By: Nicole Reed, Communications Manager, MenuMax

Today, many operators are reworking their menu prices in order to make it through this tough economic season. If you are planning on changing your menu prices plan two see one of two things. Customers that are willing to accept the price hike and continue to patronize your business, and customers that do not see the value in the prices and therefore stop coming.

So the question stands, how do you make sure your business survives while continuing to please your customers?

I recently read an article in Nations Restaurant News by Michael Lukianoff, that talked about things he says restaurant operators should consider when it comes to changing pricing. Here are the highlights…

Provide Excellent Service

Most diners visit a restaurant because of the food, but one visit with bad service can leave a foul taste in your customer’s mouths. Make sure you regularly educate your staff about menu changes and your guest experience expectations.

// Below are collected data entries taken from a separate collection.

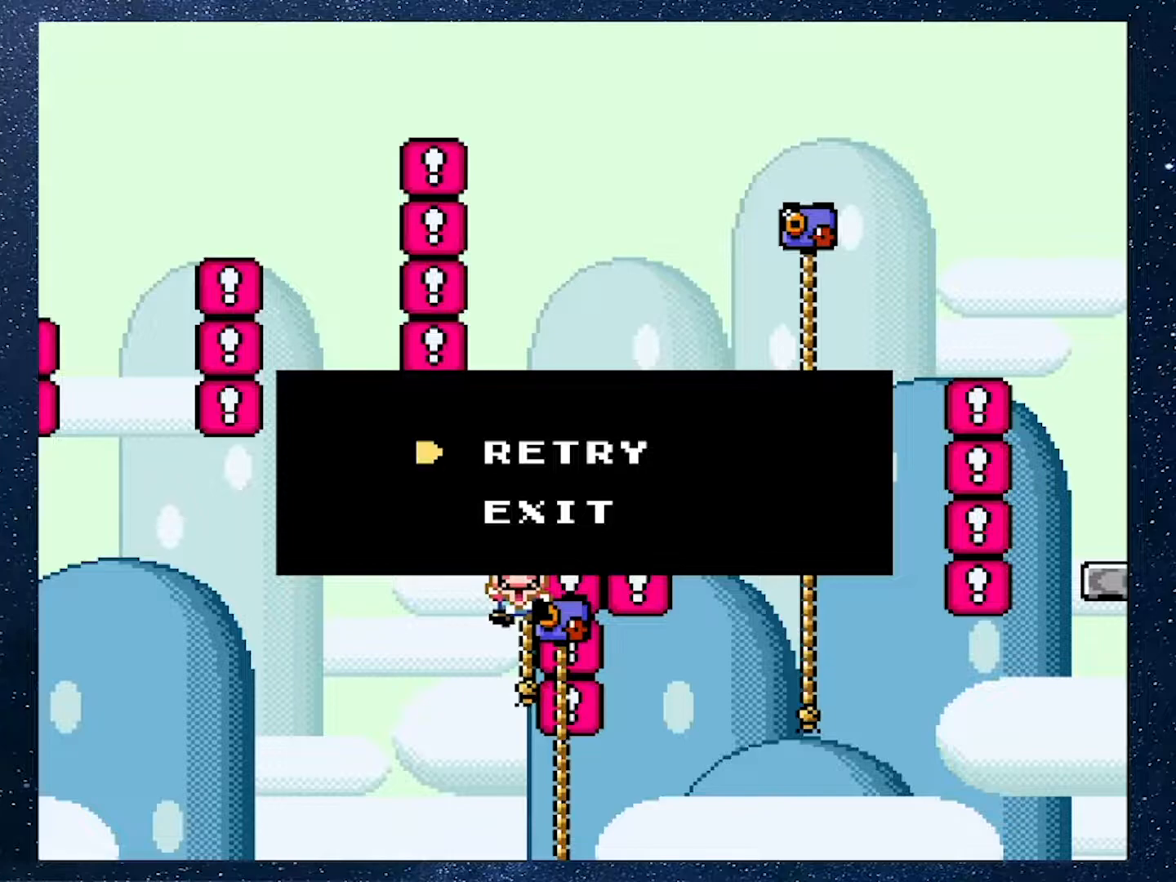
{"buttons": ["A"], "events": [[417, "A", "down"]]}
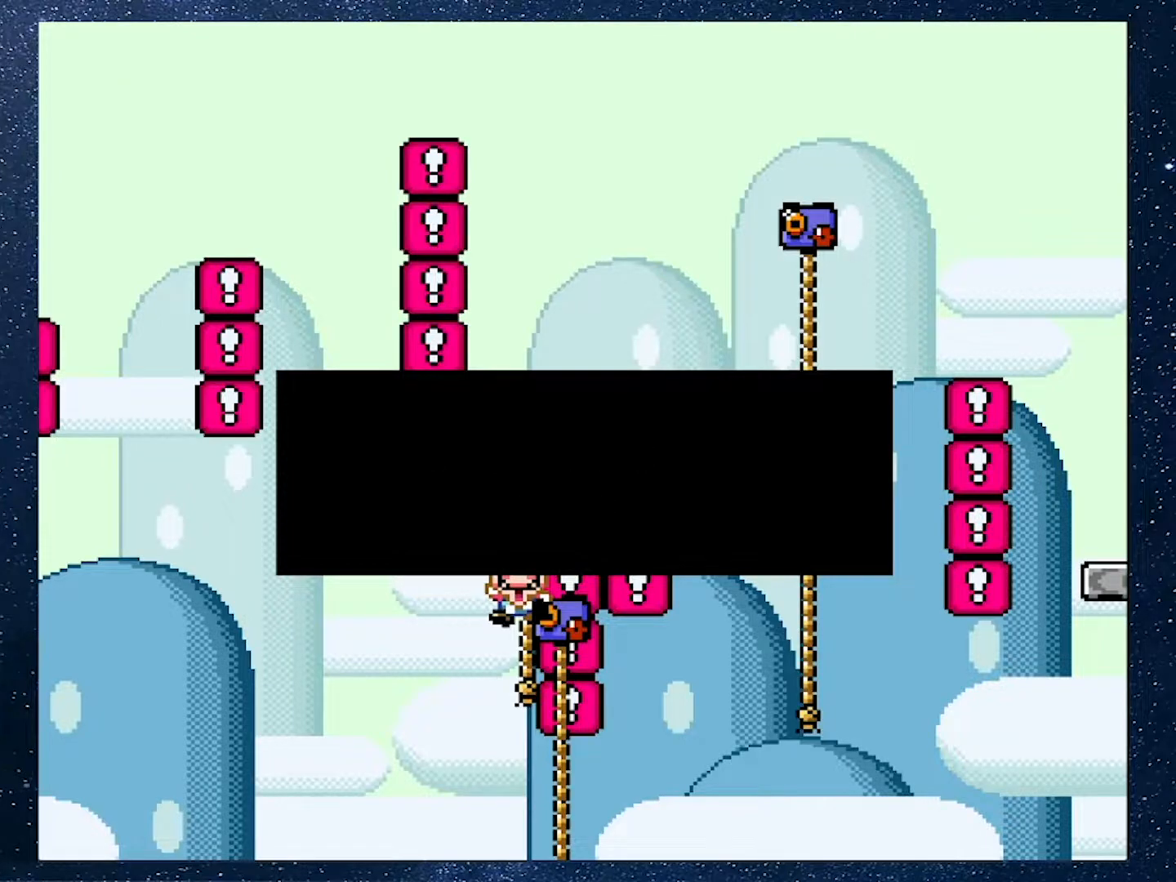
{"buttons": [], "events": [[67, "A", "up"]]}
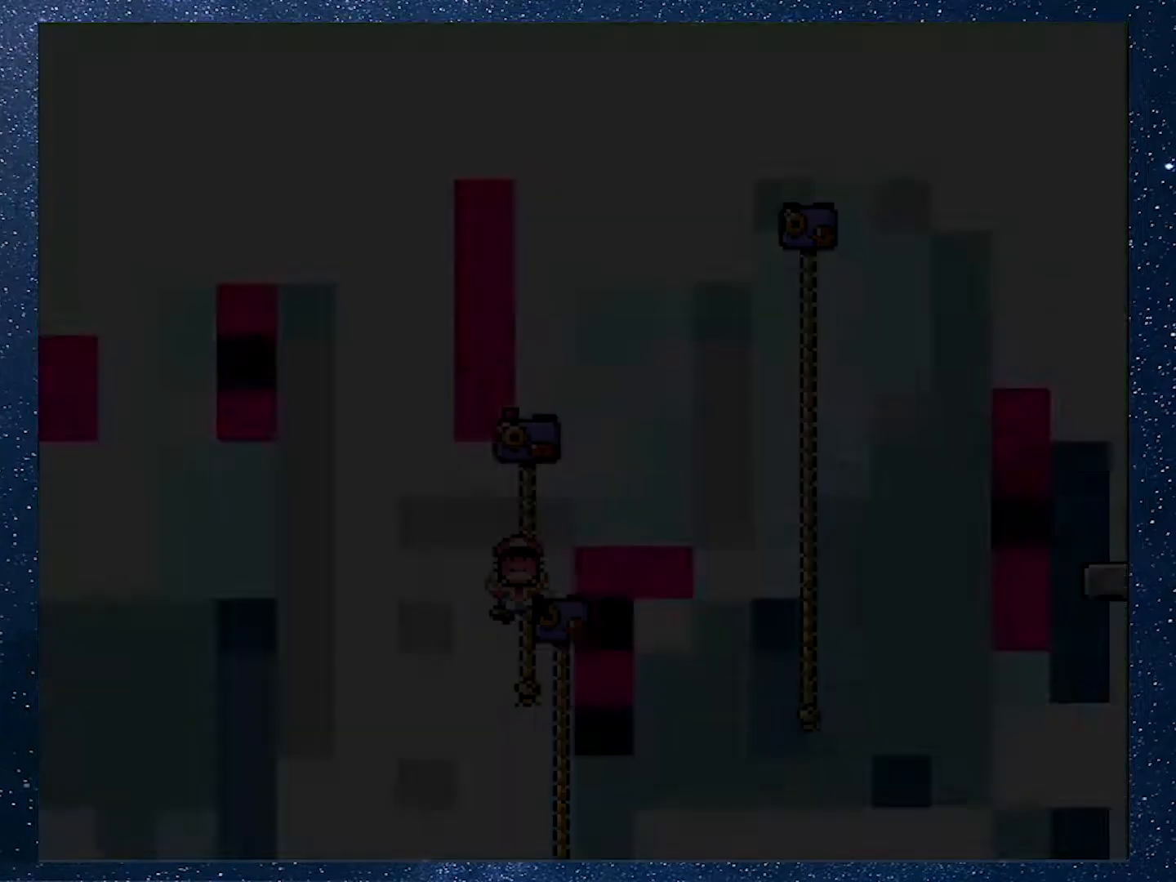
{"buttons": [], "events": []}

Pay Attention to Menu Engineering

How you organize your menu has a big impact on your bottom line.  Make sure that you have a balanced mixture of low cost dishes and premium dishes. Mixing in lower cost options will take away from the sticker shock of more expensive dishes.

Test Your Menu

Conducting a test of the new menu prices will give you a got idea how customers will react when the new menu goes live. Make sure your test measure financial metrics like check average, transactions and mix, and customer feedback.

Utilize Resources

Take advantage of data research and analytics. Technology has made it possible for mom and pop operators to have access to tools that allow them to make better pricing decisions.

Bottom line is, you need to do your research before you change your prices. Know what your food costs are and your customer’s expectations and plan your prices accordingly. Tell me, have you raised the prices on your menu yet?